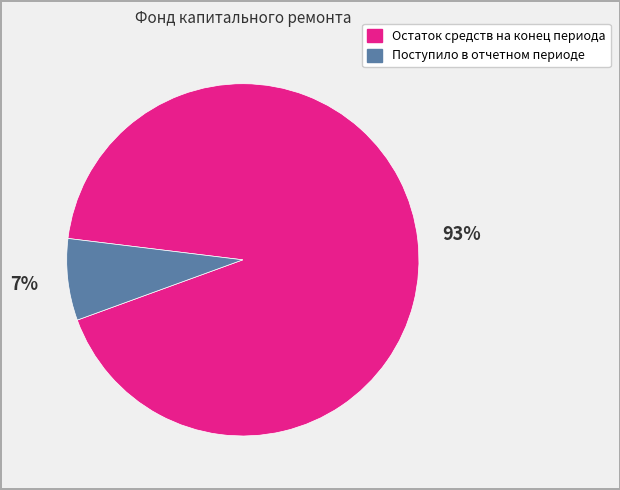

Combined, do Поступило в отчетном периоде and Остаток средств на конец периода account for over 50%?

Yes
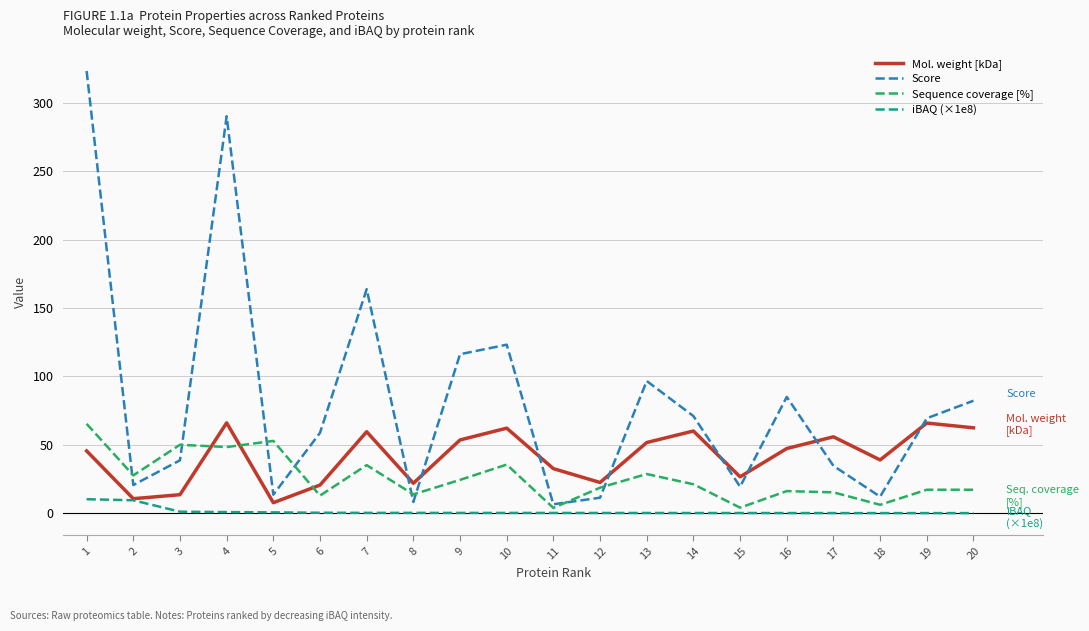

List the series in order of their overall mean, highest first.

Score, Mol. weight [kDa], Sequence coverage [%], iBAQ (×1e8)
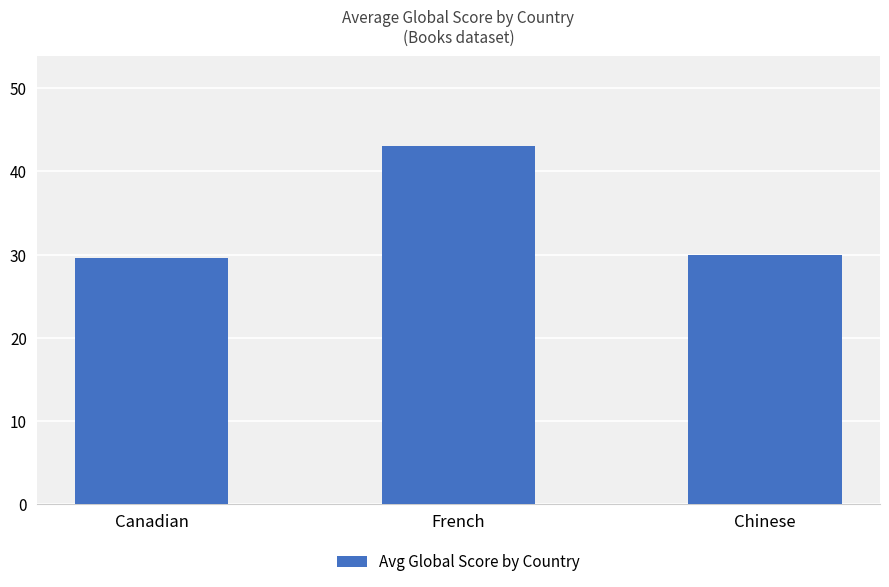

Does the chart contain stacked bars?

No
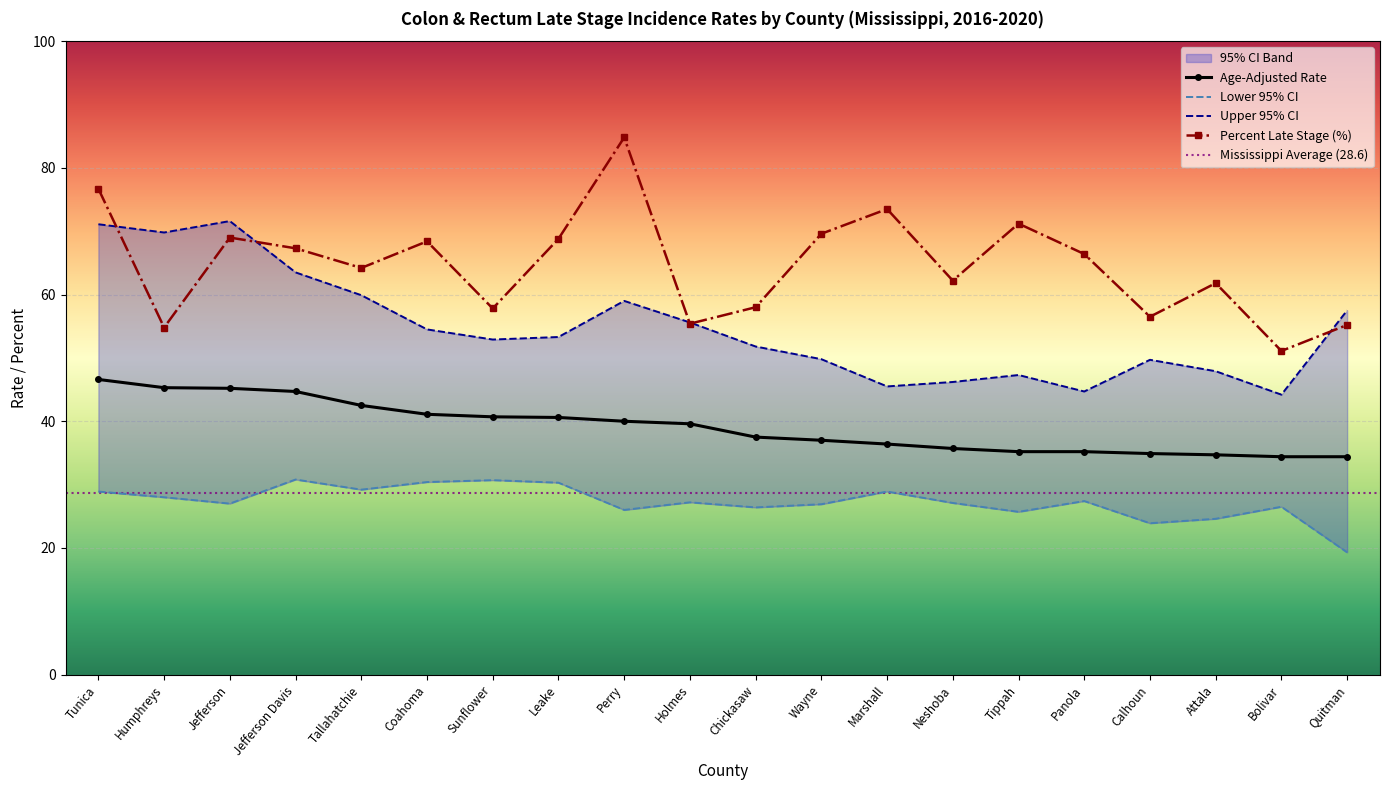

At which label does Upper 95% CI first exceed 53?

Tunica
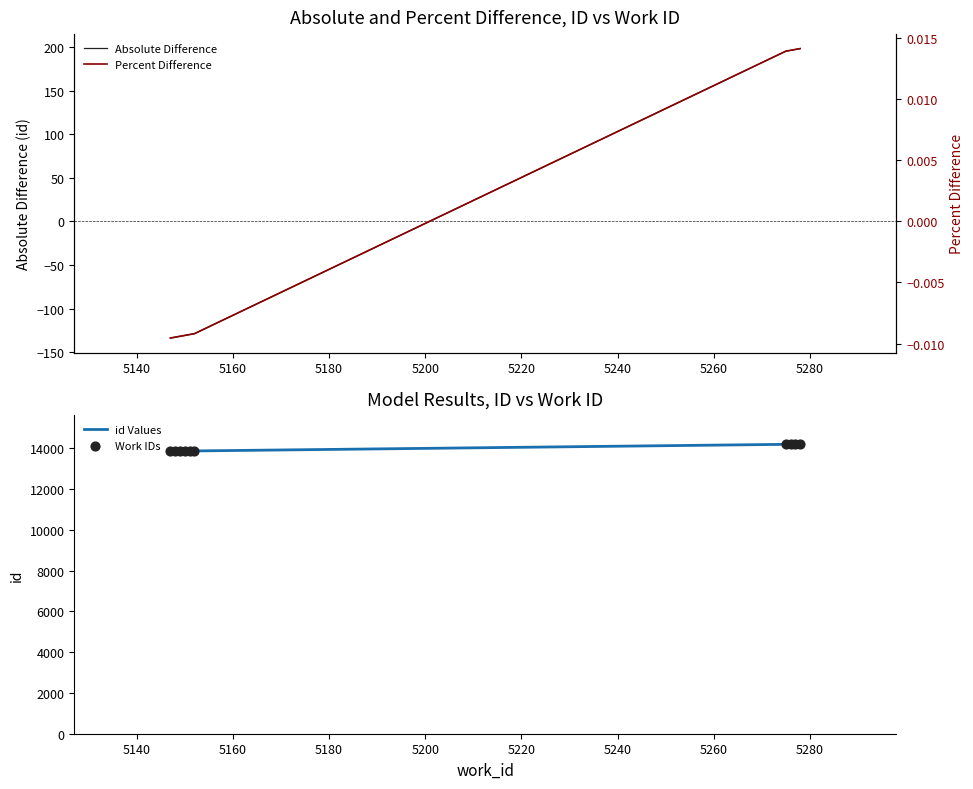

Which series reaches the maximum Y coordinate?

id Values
--
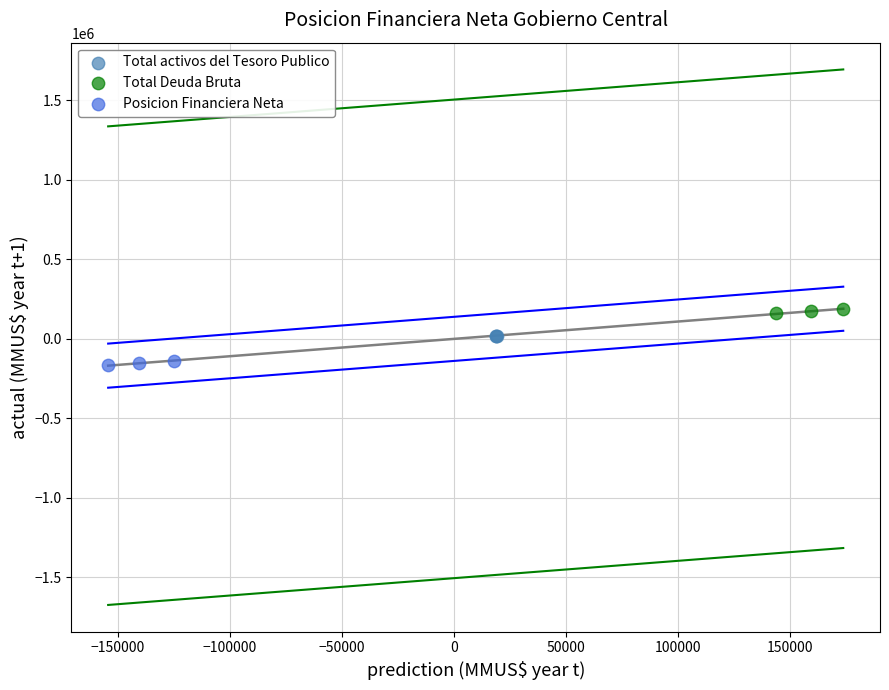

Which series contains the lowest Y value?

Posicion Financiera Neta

▶ _Problem description_: Copy out every line of the items above that contains the word "series".

▶ _Response_:
List the series in order of their overall mean, highest first.
Which series reaches the maximum Y coordinate?
Which series contains the lowest Y value?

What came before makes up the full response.